Problem to work on
The response should be the complete listing below, unchanged.
START Dataset section
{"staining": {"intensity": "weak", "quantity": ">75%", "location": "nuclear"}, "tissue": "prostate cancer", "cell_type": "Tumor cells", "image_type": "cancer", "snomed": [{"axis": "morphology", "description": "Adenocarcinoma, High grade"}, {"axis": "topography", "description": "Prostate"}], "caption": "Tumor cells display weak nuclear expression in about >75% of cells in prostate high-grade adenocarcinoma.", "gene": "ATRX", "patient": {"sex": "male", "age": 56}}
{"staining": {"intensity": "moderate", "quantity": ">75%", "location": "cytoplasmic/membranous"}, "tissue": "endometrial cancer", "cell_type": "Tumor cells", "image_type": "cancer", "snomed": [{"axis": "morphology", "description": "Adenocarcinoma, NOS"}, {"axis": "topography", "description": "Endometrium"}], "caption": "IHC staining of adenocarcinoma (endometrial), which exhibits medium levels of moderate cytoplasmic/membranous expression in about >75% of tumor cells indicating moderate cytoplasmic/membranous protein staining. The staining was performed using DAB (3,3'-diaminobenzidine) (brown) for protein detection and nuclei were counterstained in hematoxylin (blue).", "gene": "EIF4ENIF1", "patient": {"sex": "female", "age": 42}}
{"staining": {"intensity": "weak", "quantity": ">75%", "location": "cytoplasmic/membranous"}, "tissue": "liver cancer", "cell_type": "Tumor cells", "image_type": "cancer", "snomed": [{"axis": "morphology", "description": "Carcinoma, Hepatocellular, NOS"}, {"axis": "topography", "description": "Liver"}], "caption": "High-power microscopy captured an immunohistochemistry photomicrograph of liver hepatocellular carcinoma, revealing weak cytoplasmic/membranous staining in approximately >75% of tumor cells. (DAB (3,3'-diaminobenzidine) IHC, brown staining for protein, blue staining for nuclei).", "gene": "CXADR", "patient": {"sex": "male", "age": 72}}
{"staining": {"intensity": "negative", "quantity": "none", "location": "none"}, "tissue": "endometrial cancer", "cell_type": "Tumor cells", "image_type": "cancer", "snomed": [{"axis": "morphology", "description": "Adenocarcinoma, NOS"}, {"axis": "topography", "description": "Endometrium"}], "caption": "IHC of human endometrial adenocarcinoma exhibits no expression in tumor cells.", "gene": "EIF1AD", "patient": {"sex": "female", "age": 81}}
END Dataset section
Solution
{"staining": {"intensity": "weak", "quantity": ">75%", "location": "nuclear"}, "tissue": "prostate cancer", "cell_type": "Tumor cells", "image_type": "cancer", "snomed": [{"axis": "morphology", "description": "Adenocarcinoma, High grade"}, {"axis": "topography", "description": "Prostate"}], "caption": "Tumor cells display weak nuclear expression in about >75% of cells in prostate high-grade adenocarcinoma.", "gene": "ATRX", "patient": {"sex": "male", "age": 56}}
{"staining": {"intensity": "moderate", "quantity": ">75%", "location": "cytoplasmic/membranous"}, "tissue": "endometrial cancer", "cell_type": "Tumor cells", "image_type": "cancer", "snomed": [{"axis": "morphology", "description": "Adenocarcinoma, NOS"}, {"axis": "topography", "description": "Endometrium"}], "caption": "IHC staining of adenocarcinoma (endometrial), which exhibits medium levels of moderate cytoplasmic/membranous expression in about >75% of tumor cells indicating moderate cytoplasmic/membranous protein staining. The staining was performed using DAB (3,3'-diaminobenzidine) (brown) for protein detection and nuclei were counterstained in hematoxylin (blue).", "gene": "EIF4ENIF1", "patient": {"sex": "female", "age": 42}}
{"staining": {"intensity": "weak", "quantity": ">75%", "location": "cytoplasmic/membranous"}, "tissue": "liver cancer", "cell_type": "Tumor cells", "image_type": "cancer", "snomed": [{"axis": "morphology", "description": "Carcinoma, Hepatocellular, NOS"}, {"axis": "topography", "description": "Liver"}], "caption": "High-power microscopy captured an immunohistochemistry photomicrograph of liver hepatocellular carcinoma, revealing weak cytoplasmic/membranous staining in approximately >75% of tumor cells. (DAB (3,3'-diaminobenzidine) IHC, brown staining for protein, blue staining for nuclei).", "gene": "CXADR", "patient": {"sex": "male", "age": 72}}
{"staining": {"intensity": "negative", "quantity": "none", "location": "none"}, "tissue": "endometrial cancer", "cell_type": "Tumor cells", "image_type": "cancer", "snomed": [{"axis": "morphology", "description": "Adenocarcinoma, NOS"}, {"axis": "topography", "description": "Endometrium"}], "caption": "IHC of human endometrial adenocarcinoma exhibits no expression in tumor cells.", "gene": "EIF1AD", "patient": {"sex": "female", "age": 81}}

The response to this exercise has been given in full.